The official dismisses any cause for the industry to be concerned about the aspirations of Chinese enterprises to expand, saying, “Let them eye the Indian market.” The insider notes that “Chinese investments are not going to be easy,” given that MG has also had difficulties and was forced to form an agreement with the Jindal group. The source claims that “its investment plans are also changed.” The reduction in import duties is undoubtedly a big deal, but there are a lot of conditions attached, like a $500 million investment commitment and a requirement to achieve 25% domestic value addition (DVA) by the third year and 50% DVA by the fifth.

As The Sunday Guardian noted, China’s automotive sector has rapidly advanced in electric vehicle (EV) technology, making it a leading exporter of EVs and related components. The source went on to say that there is no cause for concern in the Indian tarmac as the industry will comply with the new policy, which will be mandatory for all organisations. Most significantly, the Indian auto industry is “extremely competitive by any standards,” as the insider notes, and it is just becoming stronger. The source said, “You see some good products coming out from every platform.”

In addition, the opportunity is limited by the poor penetration of EV. “Talking about EVs is very simple. Less than 2% of the population is affected, the official reports. The inadequate infrastructure for charging is the other point of contention. It needs to be brought up. Changes to those take time. The source continued, “The industry is maintaining plans in line with the growth of the charging infrastructure.”

The industry plans to introduce new items as and when they become available. “There will be some excellent goods available in 2025. EVs have an aggressive course of action. Businesses such as TATA Motors need not be concerned. Since they now know the price market, they will realign the plans. The source asserted that “their products will speak for themselves.”

Though Tata Motors is yet to grow in this sector, the majority do feel that the Indian EV policy will aid in the Indianization of luxury automobiles.
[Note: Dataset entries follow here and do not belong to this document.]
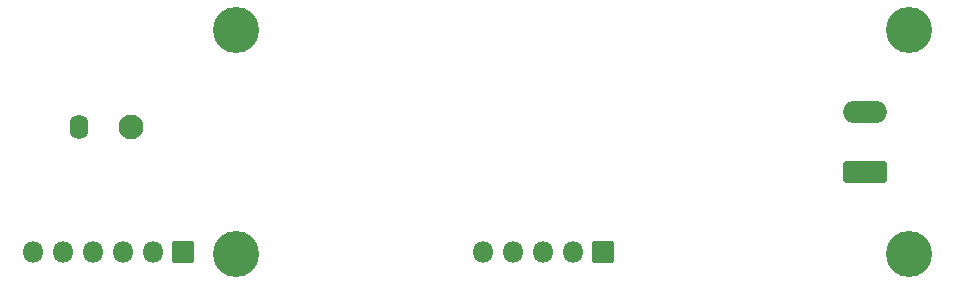
<source format=gbr>
%TF.GenerationSoftware,KiCad,Pcbnew,(6.0.1)*%
%TF.CreationDate,2022-06-13T19:43:20+02:00*%
%TF.ProjectId,Buck IRS25411,4275636b-2049-4525-9332-353431312e6b,rev?*%
%TF.SameCoordinates,Original*%
%TF.FileFunction,Soldermask,Bot*%
%TF.FilePolarity,Negative*%
%FSLAX46Y46*%
G04 Gerber Fmt 4.6, Leading zero omitted, Abs format (unit mm)*
G04 Created by KiCad (PCBNEW (6.0.1)) date 2022-06-13 19:43:20*
%MOMM*%
%LPD*%
G01*
G04 APERTURE LIST*
G04 Aperture macros list*
%AMRoundRect*
0 Rectangle with rounded corners*
0 $1 Rounding radius*
0 $2 $3 $4 $5 $6 $7 $8 $9 X,Y pos of 4 corners*
0 Add a 4 corners polygon primitive as box body*
4,1,4,$2,$3,$4,$5,$6,$7,$8,$9,$2,$3,0*
0 Add four circle primitives for the rounded corners*
1,1,$1+$1,$2,$3*
1,1,$1+$1,$4,$5*
1,1,$1+$1,$6,$7*
1,1,$1+$1,$8,$9*
0 Add four rect primitives between the rounded corners*
20,1,$1+$1,$2,$3,$4,$5,0*
20,1,$1+$1,$4,$5,$6,$7,0*
20,1,$1+$1,$6,$7,$8,$9,0*
20,1,$1+$1,$8,$9,$2,$3,0*%
G04 Aperture macros list end*
%ADD10C,3.900000*%
%ADD11C,2.700000*%
%ADD12C,2.100000*%
%ADD13O,1.600000X2.100000*%
%ADD14RoundRect,0.050000X-0.850000X0.850000X-0.850000X-0.850000X0.850000X-0.850000X0.850000X0.850000X0*%
%ADD15O,1.800000X1.800000*%
%ADD16RoundRect,0.300000X1.550000X-0.650000X1.550000X0.650000X-1.550000X0.650000X-1.550000X-0.650000X0*%
%ADD17O,3.700000X1.900000*%
G04 APERTURE END LIST*
D10*
%TO.C,H4*%
X165000000Y-92000000D03*
D11*
X165000000Y-92000000D03*
%TD*%
D10*
%TO.C,H3*%
X165000000Y-111000000D03*
D11*
X165000000Y-111000000D03*
%TD*%
D10*
%TO.C,H2*%
X108000000Y-111000000D03*
D11*
X108000000Y-111000000D03*
%TD*%
D10*
%TO.C,H1*%
X108000000Y-92000000D03*
D11*
X108000000Y-92000000D03*
%TD*%
D12*
%TO.C,J1*%
X99100000Y-100200000D03*
D13*
X94700000Y-100200000D03*
%TD*%
D14*
%TO.C,J3*%
X103550000Y-110800000D03*
D15*
X101010000Y-110800000D03*
X98470000Y-110800000D03*
X95930000Y-110800000D03*
X93390000Y-110800000D03*
X90850000Y-110800000D03*
%TD*%
D14*
%TO.C,J2*%
X139110000Y-110800000D03*
D15*
X136570000Y-110800000D03*
X134030000Y-110800000D03*
X131490000Y-110800000D03*
X128950000Y-110800000D03*
%TD*%
D16*
%TO.C,J4*%
X161267500Y-104042500D03*
D17*
X161267500Y-98962500D03*
%TD*%
M02*

</source>
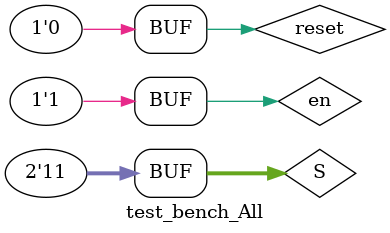
<source format=v>
`timescale 1ns / 1ps



module test_bench_All();

reg en,reset;
reg [1:0]S;
wire out1,out2;
wire[3:0] count;
wire[3:0] count1;
wire[3:0] count2; 
ring_oscillator_1 Ghanshyam(out1,out2,count,count1,count2,en,S,reset);
initial
begin
reset=1; en=0; S=2'b00;
#100;
reset=0; en=1; S=2'b11;

end

endmodule

</source>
The PLI programme for Advanced Chemistry Cells (ACC), which would establish massive battery production facilities with a 10 GWh capacity and a ₹3,620 crore budgetary outlay, will benefit the Indian industry. Investments in the initiative will begin early next year. All investments must be utilised by the next year to avoid penalties. The source states, “We will see local investments coming into India from the PLICC scheme next year.” The Indian players will become more formidable as a result.